Chris Nuzzaco
March 6th, 2008, 12:26 PM
This was shot using an Andromeda DVX100.
http://www.chrisnuzzaco.com/special_uploads/filtertest.tif
That is a cropped screen shot from AE. I'm not sure how much information gets captured during a screen shot though, so it might not be a full 16 bit file, but its much nicer than the quicktime I compressed.
Remember to view with a proper gamma of 2.2, your browser might display it wrong.
This is an 8 bit Animation file, uncompressed. Remember... its 8 bit, I shot in 10 bit, so if you try to mess with this file, you are missing a full 2 bits of data (thats a lot of extra data), and this is already been tweaked by myself anyways.
About 220 MB:
http://www.chrisnuzzaco.com/special_uploads/filter_test.mov
For those wanting to give editing the footage a whack....
Uncompressed 16 bit tiff image file sequence 463 MB:
http://www.chrisnuzzaco.com/special_uploads/filter_test.zip
These frames were captured linearly at 10 bit, and rendered linearly into a 16 bit space, so the images will look dark on your average 2.2 gamma monitor, but all the data is there. It was also rendered without sharpening. I chose to use more advanced sharpening methods in After Effects, Sculptor HD's sharpening abilities are a bit rudimentary and they tend to accent signal noise. These frames have no lateral CA compensation applied either.
A little bit of information abut the shot:
This was shot using a special manual white balance setting I created that forces the blue and red channels to equal the green channels gain. Basically its a "uni-gain" setting. This effectively turns your camera into a Viper Filmstream like system, where optical white balance brings the best results. The camera is natively balanced for daylight, so I had to use an 80A filter on top of my 90ccM filter. If you load the frame into photo shop and isolate each channel, you will see that all three channels have the exact same amount of noise, which is very low, this is due to the optical white balance. The shot was rendered unsharpened. In After Effects I broke the shot up into individual channels and compensated for the lenses lateral CA, then I applied an unsharp mask to the footage, making sure to not accentuate signal noise. Sharpening is much easier when you have footage with a very low noise floor.
It looks even better when you see it play :)
http://www.chrisnuzzaco.com/special_uploads/filtertest.tif
That is a cropped screen shot from AE. I'm not sure how much information gets captured during a screen shot though, so it might not be a full 16 bit file, but its much nicer than the quicktime I compressed.

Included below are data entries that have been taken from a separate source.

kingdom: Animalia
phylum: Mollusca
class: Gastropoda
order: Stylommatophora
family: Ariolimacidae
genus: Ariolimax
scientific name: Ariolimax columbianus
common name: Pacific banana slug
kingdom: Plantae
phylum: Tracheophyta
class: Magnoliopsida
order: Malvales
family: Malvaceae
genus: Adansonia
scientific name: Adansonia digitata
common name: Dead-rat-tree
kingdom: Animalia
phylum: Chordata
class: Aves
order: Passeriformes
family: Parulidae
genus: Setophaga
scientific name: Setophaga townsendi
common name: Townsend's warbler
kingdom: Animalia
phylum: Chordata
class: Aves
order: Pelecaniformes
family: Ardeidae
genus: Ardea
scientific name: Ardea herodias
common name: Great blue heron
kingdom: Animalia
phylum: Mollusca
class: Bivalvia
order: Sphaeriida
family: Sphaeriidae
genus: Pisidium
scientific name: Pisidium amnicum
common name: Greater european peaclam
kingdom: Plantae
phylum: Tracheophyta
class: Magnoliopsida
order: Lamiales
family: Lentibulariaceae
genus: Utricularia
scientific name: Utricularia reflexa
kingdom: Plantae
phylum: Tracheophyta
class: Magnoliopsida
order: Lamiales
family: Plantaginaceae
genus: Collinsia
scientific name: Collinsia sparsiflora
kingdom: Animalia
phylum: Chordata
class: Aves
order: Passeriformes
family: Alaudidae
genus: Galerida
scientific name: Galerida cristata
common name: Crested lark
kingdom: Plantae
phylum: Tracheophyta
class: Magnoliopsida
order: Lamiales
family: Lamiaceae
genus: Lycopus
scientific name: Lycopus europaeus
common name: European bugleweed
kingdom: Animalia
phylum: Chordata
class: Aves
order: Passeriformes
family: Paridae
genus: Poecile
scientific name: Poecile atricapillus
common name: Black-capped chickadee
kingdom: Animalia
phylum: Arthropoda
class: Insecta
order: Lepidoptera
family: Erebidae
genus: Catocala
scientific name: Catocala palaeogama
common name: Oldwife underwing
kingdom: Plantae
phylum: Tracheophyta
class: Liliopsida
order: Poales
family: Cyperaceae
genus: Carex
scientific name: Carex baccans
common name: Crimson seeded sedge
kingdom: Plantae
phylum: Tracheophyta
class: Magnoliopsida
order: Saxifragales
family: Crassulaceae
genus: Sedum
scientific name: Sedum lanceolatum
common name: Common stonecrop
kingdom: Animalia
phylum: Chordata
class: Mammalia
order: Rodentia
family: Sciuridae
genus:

Remember to view with a proper gamma of 2.2, your browser might display it wrong.
This is an 8 bit Animation file, uncompressed. Remember... its 8 bit, I shot in 10 bit, so if you try to mess with this file, you are missing a full 2 bits of data (thats a lot of extra data), and this is already been tweaked by myself anyways.
About 220 MB:
http://www.chrisnuzzaco.com/special_uploads/filter_test.mov
For those wanting to give editing the footage a whack....
Uncompressed 16 bit tiff image file sequence 463 MB:
http://www.chrisnuzzaco.com/special_uploads/filter_test.zip
These frames were captured linearly at 10 bit, and rendered linearly into a 16 bit space, so the images will look dark on your average 2.2 gamma monitor, but all the data is there. It was also rendered without sharpening. I chose to use more advanced sharpening methods in After Effects, Sculptor HD's sharpening abilities are a bit rudimentary and they tend to accent signal noise. These frames have no lateral CA compensation applied either.
A little bit of information abut the shot:
This was shot using a special manual white balance setting I created that forces the blue and red channels to equal the green channels gain. Basically its a "uni-gain" setting. This effectively turns your camera into a Viper Filmstream like system, where optical white balance brings the best results. The camera is natively balanced for daylight, so I had to use an 80A filter on top of my 90ccM filter. If you load the frame into photo shop and isolate each channel, you will see that all three channels have the exact same amount of noise, which is very low, this is due to the optical white balance. The shot was rendered unsharpened. In After Effects I broke the shot up into individual channels and compensated for the lenses lateral CA, then I applied an unsharp mask to the footage, making sure to not accentuate signal noise. Sharpening is much easier when you have footage with a very low noise floor.